A daughter at the gathering

As I looked around the Capital Centre, the cavernous sports arena filled with 15,000 people - Jewish survivors of Hitler's rampage through Europe and their children - I wondered aloud to my mother: ''It's hard to believe that even more than this number of people were murdered.'' My mother looked at me. ''I saw this number of people walk into the gas chambers every day in Auschwitz.''

We were attending the first American Gathering of Jewish Holocaust Survivors April 11 to 13 in Washington. A reunion bringing together people originating from many different countries in Europe speaking many languages from all walks of life, all sharing a grim heritage.

The survivors gathered to sustain a dark memory. They brought their children to ensure that the new generation would remember and not be indifferent.

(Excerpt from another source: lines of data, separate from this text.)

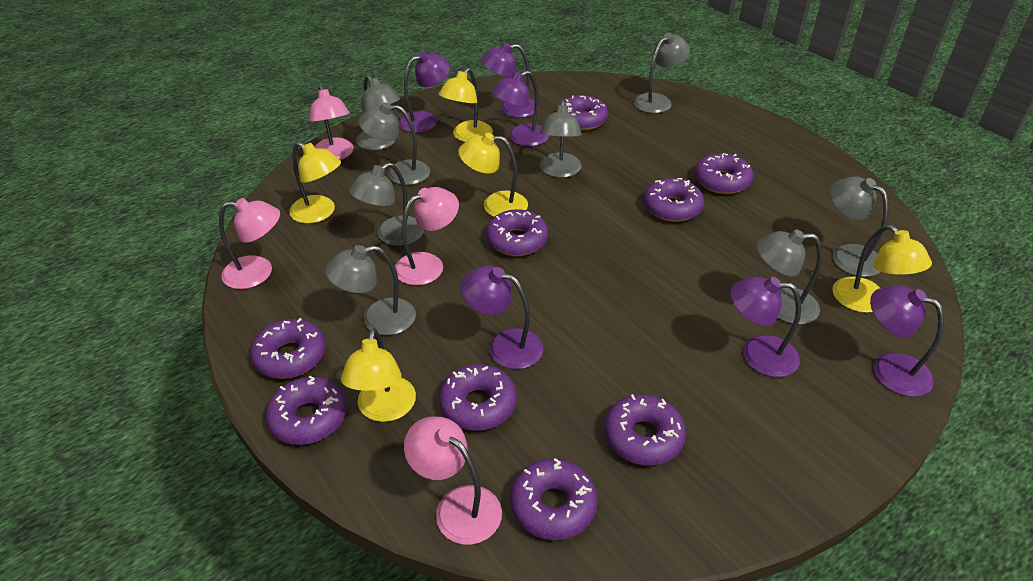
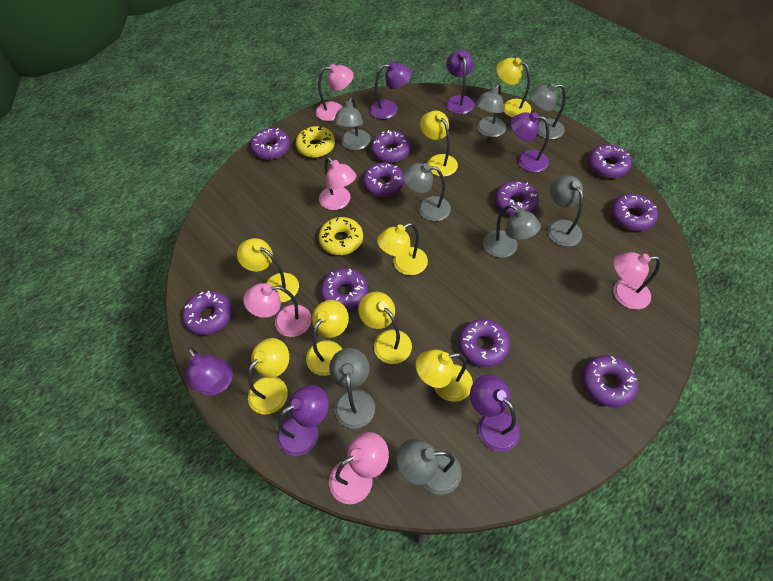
pink lamp: 4 -> 5
purple donut: 9 -> 10
yellow donut: 0 -> 2
yellow lamp: 5 -> 8

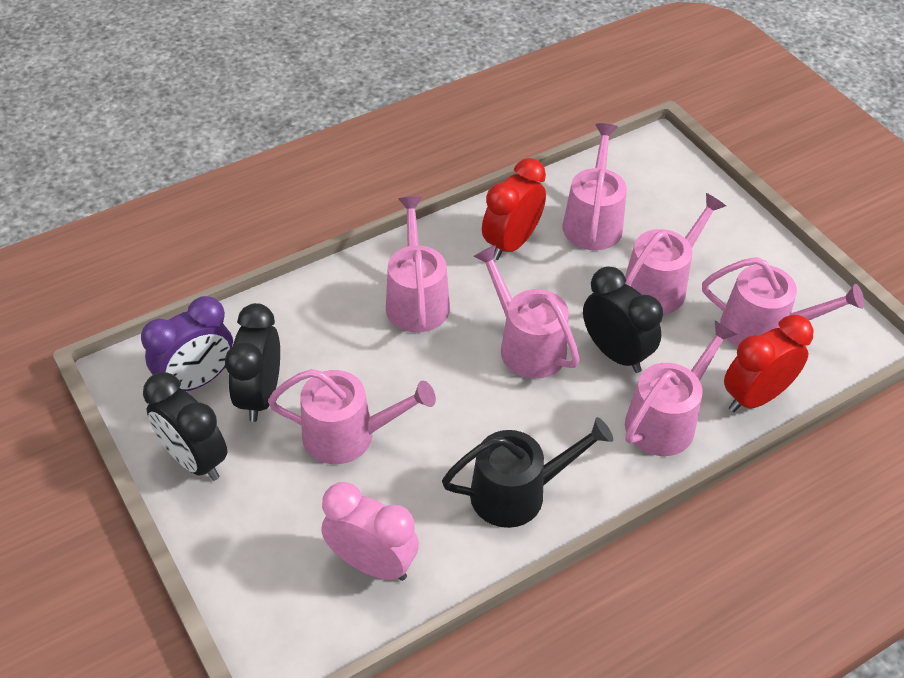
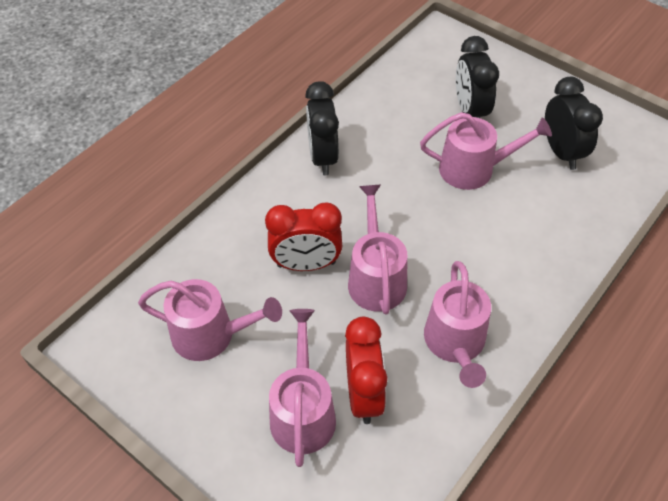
black watering can: 1 -> 0
pink clock: 1 -> 0
pink watering can: 7 -> 5
purple clock: 1 -> 0

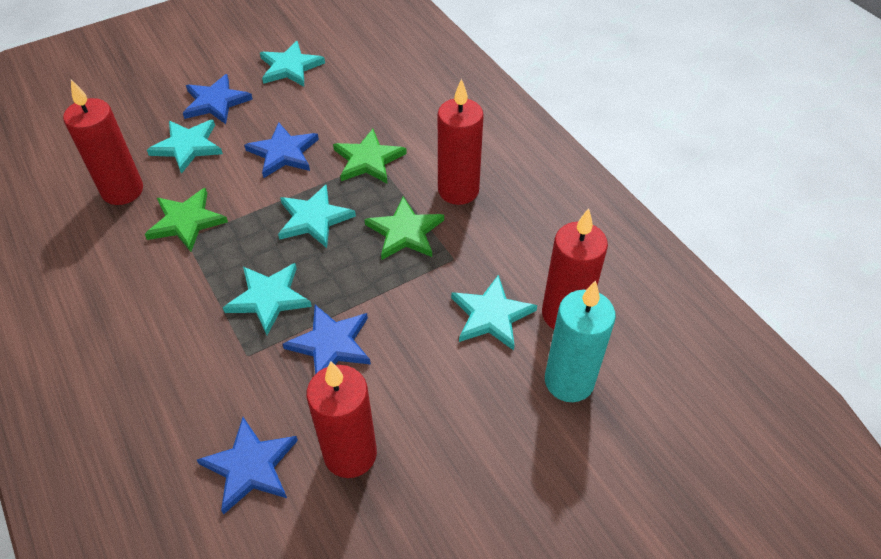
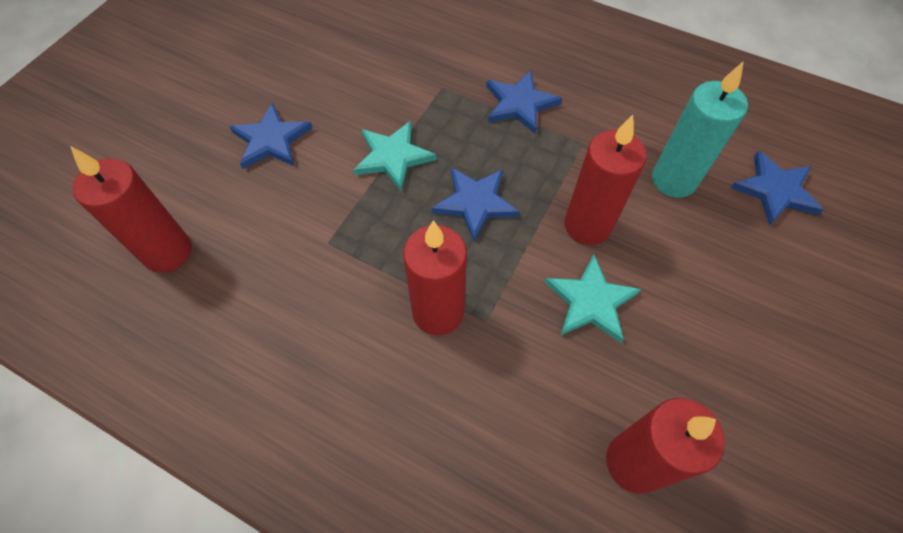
green star: 3 -> 0
turquoise star: 5 -> 2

They came to find anyone who had information about friends, townspeople, and most of all to find witnesses who might provide an account of how family members perished in the extermination camps and prisons. The events surrounding their deaths are most often unknown.

They found comfort in being with each other, shedding the public posture usually reserved for the rest of the world to whom the Nazi horrors are a mere historic event.

As I looked at the aging faces, I was struck with the realization that the collective experience of pain in their hearts and memories encompasses every kind of cruelty that man has ever inflicted on his fellow man. This shared memory united this diverse remnant of European Jewry.

Throughout the week, we listened to scholars and poets, community leaders, and elected officials try to interpret those events. The survivors exhibited the greatest surge of emotion when speaker after speaker praised the United States for giving them a home and a chance to rebuild their lives. They were equally emotional when they heard Israel's safety and security reaffirmed. Because it is these people who really understand what the absence of a Jewish homeland meant to the Jews in those years of annihilation.

And they were moved by the American public's recognition of this tragedy. I heard the sentiment expressed several times: ''The death camps were to be the end of evil, strife, war and distrust in the world.'' Its sheer magnitude was to make these concepts obsolete. But, on the whole, the world ignored the Holocaust and the survivors and generally did not acknowledge the events that took place.

It is the creation of Israel and the knowledge that there is a country that will never close its doors to Jews from anywhere should there ever be a need which provide some measure of consolation to these survivors of the Holocaust.

They have witnessed the world fall around them in Europe, and they came to this country to rebuild their lives. Since then they have had children, pursued careers, and continued living.

As I watched my mother and her few surviving family members among the thousands of people like them at the gathering, I thought about the responsibility that remains.

Perhaps no one can truly understand what these people experienced or be with them in their innermost thoughts, but we must reflect on this time in history, the message it presents to us today. And not forget.